Journal of Crohn's and Colitis ; 16:i071-i072, 2022.
Article in English | EMBASE | ID: covidwho-1722300

ABSTRACT

Background: Whether the disease activity of ulcerative colitis (UC) and Crohn's disease (CD) is correlated with the severity of coronavirus disease 2019 (COVID-19) remains poorly investigated with only few selected cohort studies having addressed this in the past. Methods: We conducted a population-based study investigating the outcomes of COVID-19 among patients with UC and CD in Denmark. The Danish COVID-19 IBD Database is an extensive population-based database which prospectively monitors the disease course of laboratory-confirmed COVID-19 among patients with UC and CD. Severe COVID-19 was defined as COVID-19 necessitating intensive care unit admission, ventilator use, or death, while adverse COVID-19 was defined as requirement of COVID-19 related hospitalization. Clinical disease activity was measured by simple clinical colitis index and Harvey-Bradshaw Index in UC and CD, respectively.

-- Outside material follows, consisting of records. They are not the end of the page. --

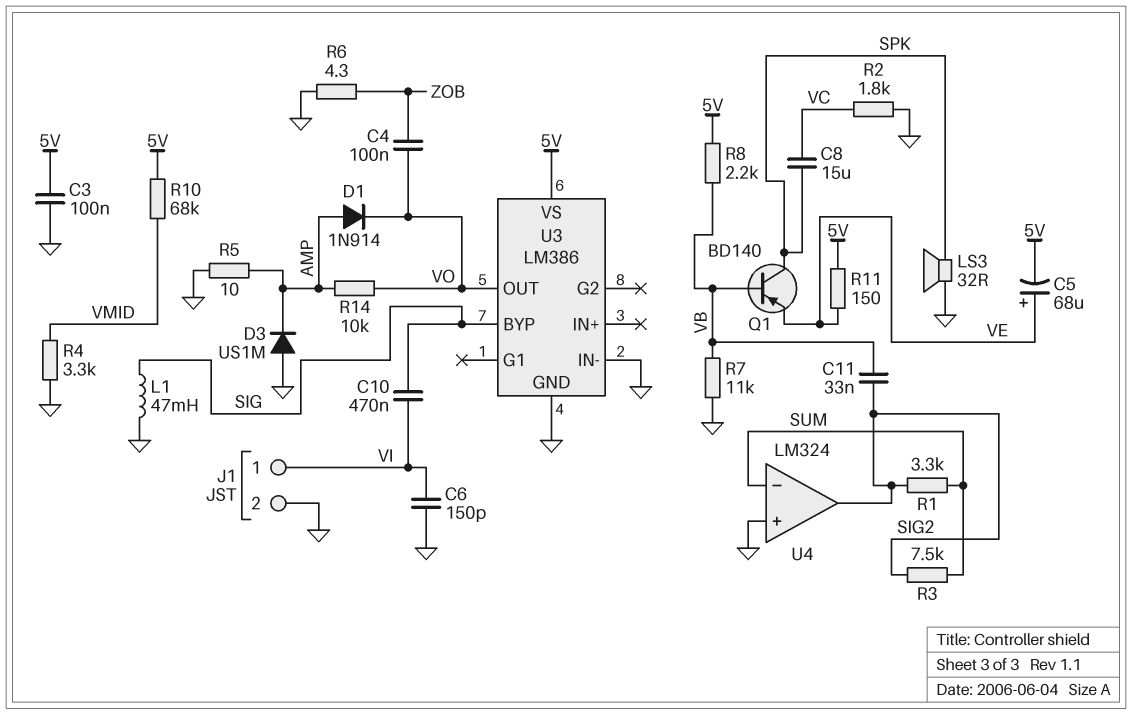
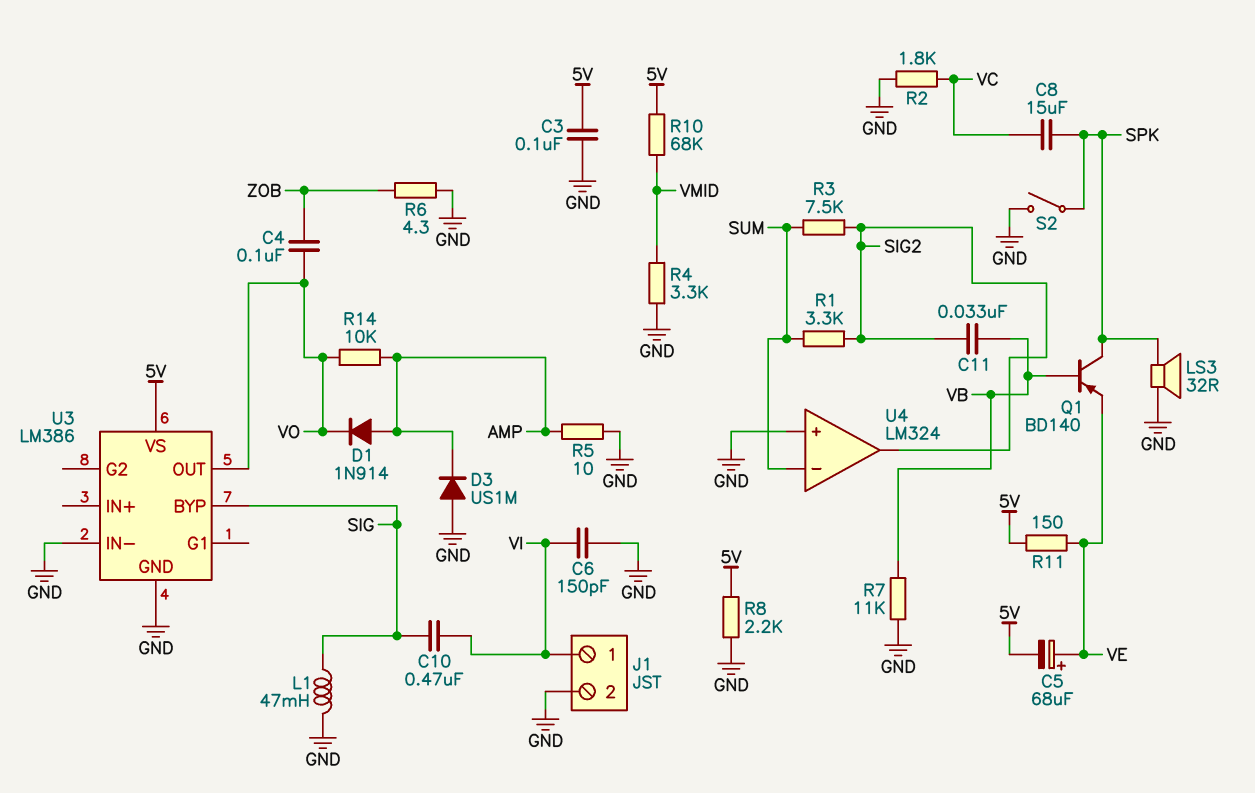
R8: 2.2k (5V, VB) -> 2.2k (5V, GND)
S2: none -> switch (GND, SPK)

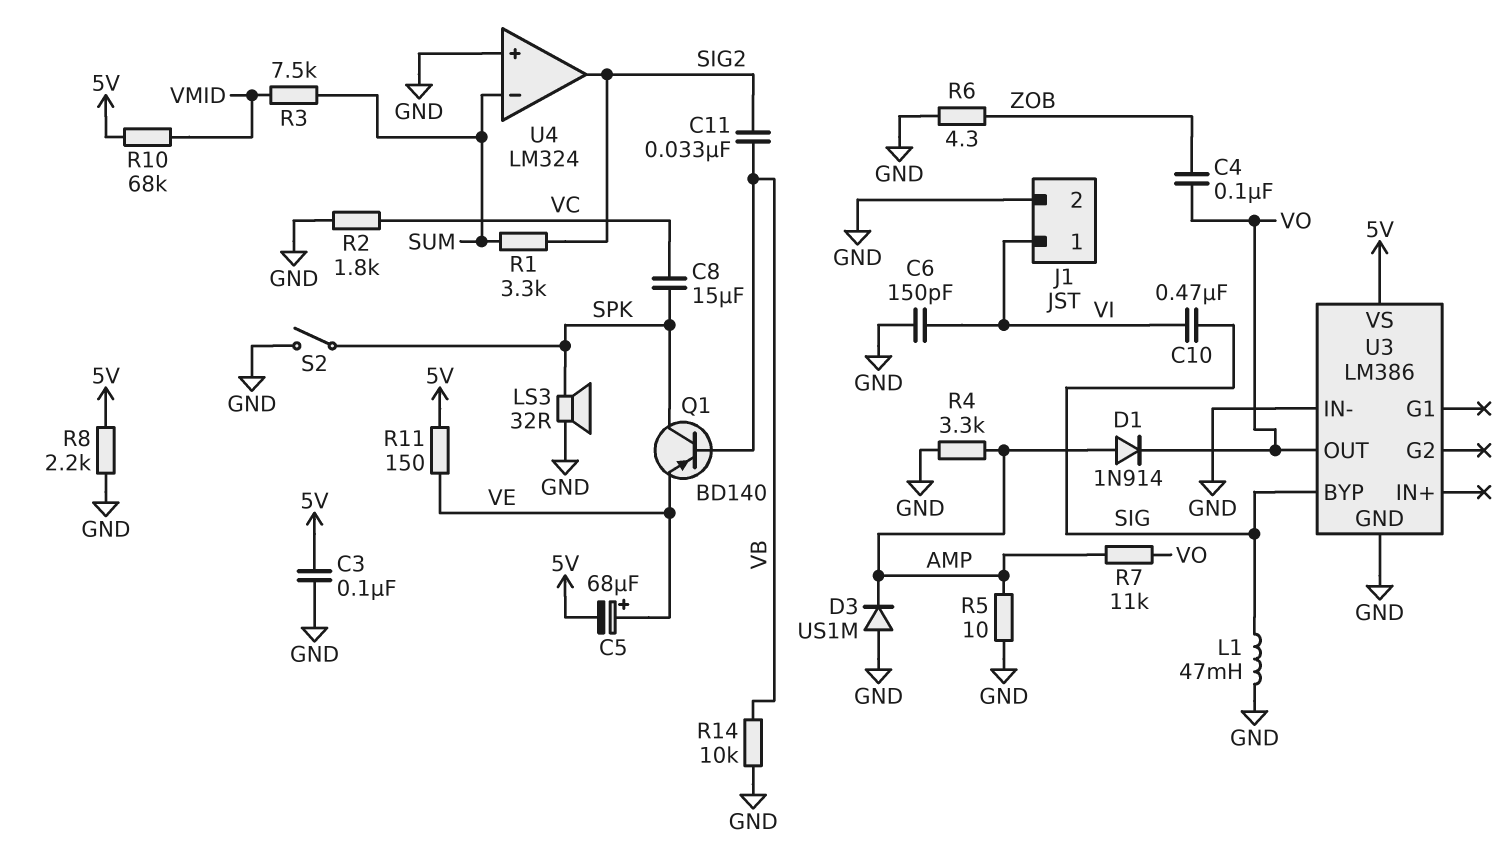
R3: 7.5k (SIG2, SUM) -> 7.5k (SUM, VMID)
R4: 3.3k (GND, VMID) -> 3.3k (AMP, GND)
R7: 11k (GND, VB) -> 11k (AMP, VO)
R14: 10k (AMP, VO) -> 10k (GND, VB)

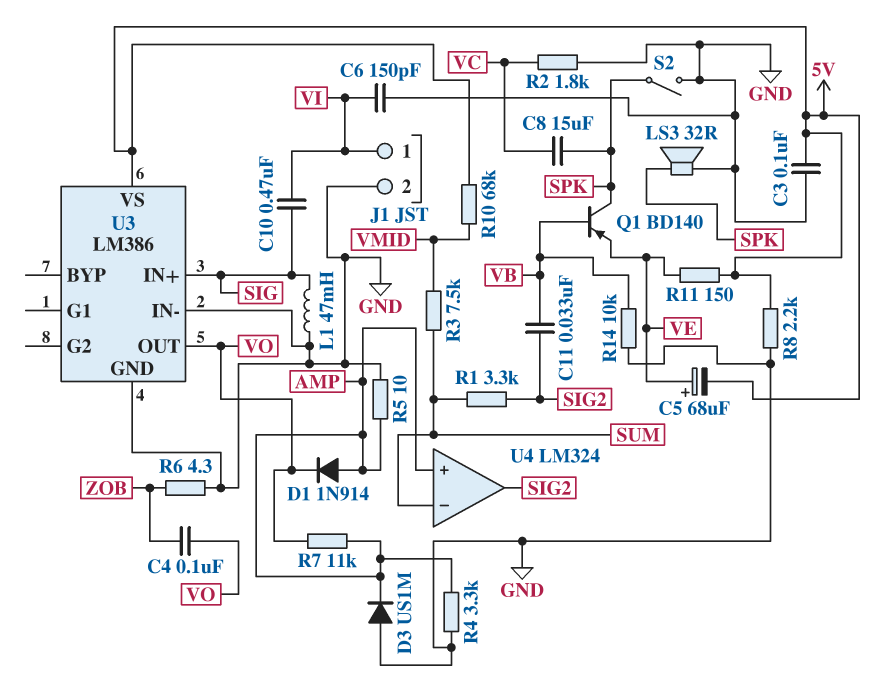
U3 pin BYP: SIG -> none
U3 pin IN+: none -> SIG
U4 pin in+: GND -> AMP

The biochemical activity was defined as C-reactive protein higher than 5 mg/L or fecal calprotectin higher than 250 μg/g. The endoscopic activity was defined as Mayo Endoscopic Subscore of at least 2 in UC, or Simple Endoscopic Score Crohn's Disease of at least 3 for CD. Sequelae following COVID-19 were defined as symptoms that (i) developed during or after an infection consistent with COVID-19, (ii) and were present for more than 12 weeks, (iii) and were not attributable to alternative diagnoses. Results: During the inclusion period between January 28th, 2020, to April 1st, 2021, the study included 319 patients with UC and 197 patients with CD who developed laboratory confirmed COVID-19. Of these, data on clinical, biochemical, and endoscopic activity were available among 265/319 (83.1%), 319/319 (100.0%), and 66/319 (20.7%) of patients with UC, respectively, and 140/197 (71.1%), 131/197 (66.5%), and 42/197 (21.3%) of patients with CD. Figures 1-2 outlines the outcomes of COVID-19 according to the degree of clinical, biochemical and endoscopic disease activity. In both UC and CD, clinical, biochemical, and endoscopic activity were not associated with adverse or severe COVID-19, nor long-term outcomes, in unadjusted nor adjusted analysis (Table 1). Conclusion: In this population-based study, we found no association between disease activity of UC or CD and severity of COVID-19. These findings have implications for the risk stratification of patients with IBD acquiring COVID-19.